We’ve all been there, it happens to all of us. Feeling frustrated can be the first step towards anger and us ending up yelling at our children. Don’t forget the guilt that happens after!
The question is then, how can we stop ourselves it before we start to fall down this cascade and end up yelling at our kids, and feeling bad about it?
In this blog, I’ll discuss 3 easy things that you can do to help reduce your levels of frustration and ease the pressure you are feeling. All of these will help you avoid the anger cascade that so many of us fall into
1. Walk Away For A Sanity Break
If you’re starting to feel frustrated, if you can hear it in your voice, or feel it in your body (often in your stomach or notice your heart or breathing quicken), then walk away. This is, of course, assuming that you’re in a place where you can walk away for a minute or two. Always make sure that your child is in a safe situation.
When you walk away and remove yourself from the stressful situation you reduce its power over you. While standing away from the situation, take three deep breaths and repeat to yourself a mantra or an affirmation.
“Calm” or “I am feeling calm and relaxed”
Once you’ve done this, then return to the situation and do what needs to be done. You’ll find it a lot easier having had a mini sanity break.
A quick note, if you can’t walk away then still take the deep breaths and say a mantra or affirmation, just keep going for as long as you need to while still in your child’s presence until you can step away.
2. Gain Perspective
Often when we’re feeling frustrated at our children, we’re looking at them, their behaviour, what they are doing and what they should be doing, from the perspective of an adult.
A quick way to change how you’re feeling about their behaviour or the situation you find yourself in is to ask yourself:
“What’s going on for my child right now?”
This simple question helps get you out of your head and moves you to the perspective of the child and into your heart. It facilitates empathy and finding a solution to the problem. When you know (or can at least guess) what’s going on, then you can pinpoint a possible solution.
3. Get Some Help
Feeling frustrated on a regular basis is often an indicator of stress.
Parenting can be hard work, and mums who are in the thick of it can be prone to chronic stress. Stress has a negative impact on our lives. It can make us not enjoy our children or being a parent.
Individuals with chronic stress report a lower quality of life. It can impact our relationships with our partner or husband, family, and friends. It can affect our physical health and can be a contributor to perinatal or parenting depression.
Feeling stressed every day, hanging out for ‘wine time’ or overeating chocolate or junk food, is not the way to be a good mum.
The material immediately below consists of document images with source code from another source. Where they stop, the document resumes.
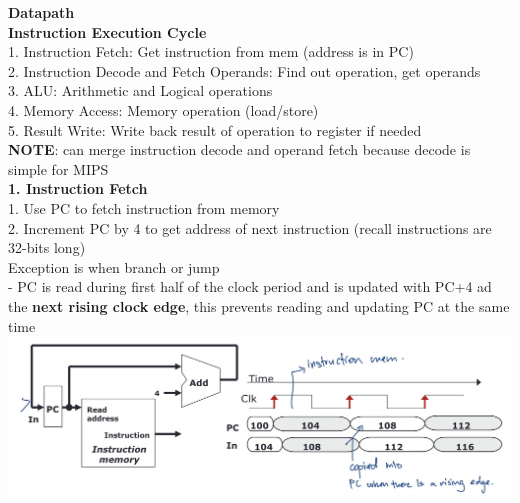 \documentclass[10pt, a4paper]{article}
\newcommand{\highlight}[1]{{\color{red}\textbf{#1}}}
\begin{document}
\begin{multicols*}{3}
		{\normalsize\textbf{Datapath}}\\
		\textbf{Instruction Execution Cycle}\\
		1. Instruction Fetch: Get instruction from mem (address is in PC)\\
		2. Instruction Decode and Fetch Operands: Find out operation, get operands\\
		3. ALU: Arithmetic and Logical operations\\
		4. Memory Access: Memory operation (load/store)\\
		5. Result Write: Write back result of operation to register if needed\\
		\highlight{NOTE}: can merge instruction decode and operand fetch because decode is simple for MIPS\\
		
		\textbf{1. Instruction Fetch}\\
		1. Use PC to fetch instruction from memory\\
		2. Increment PC by 4 to get address of next instruction (recall instructions are 32-bits long)\\
		Exception is when branch or jump\\
		- PC is read during first half of the clock period and is updated with PC+4 ad the \textbf{next rising clock edge}, this prevents reading and updating PC at the same time\\
		\includegraphics[scale=.15]{./assets/clock}\\
		

\end{multicols*}
\end{document}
Our kids need us to be the best we can be (not perfect!) so that they can be the best they can be.
Offloading and debriefing with friends and family can be helpful, but unless they can help us with creating a plan to feel less stressed and move forward, then they can actually help us continue feeling stuck. Have a rant, but then contact a professional who specializes in parenting to help you out.
Feeling constantly frustrated is not a part of normal healthy parenting. It’s okay to have been this way in the past, now is the time to move on from it, let go of the mummy guilt about past behaviours and move to where you want to be.
Our kids grow up too fast for us to be unhappy.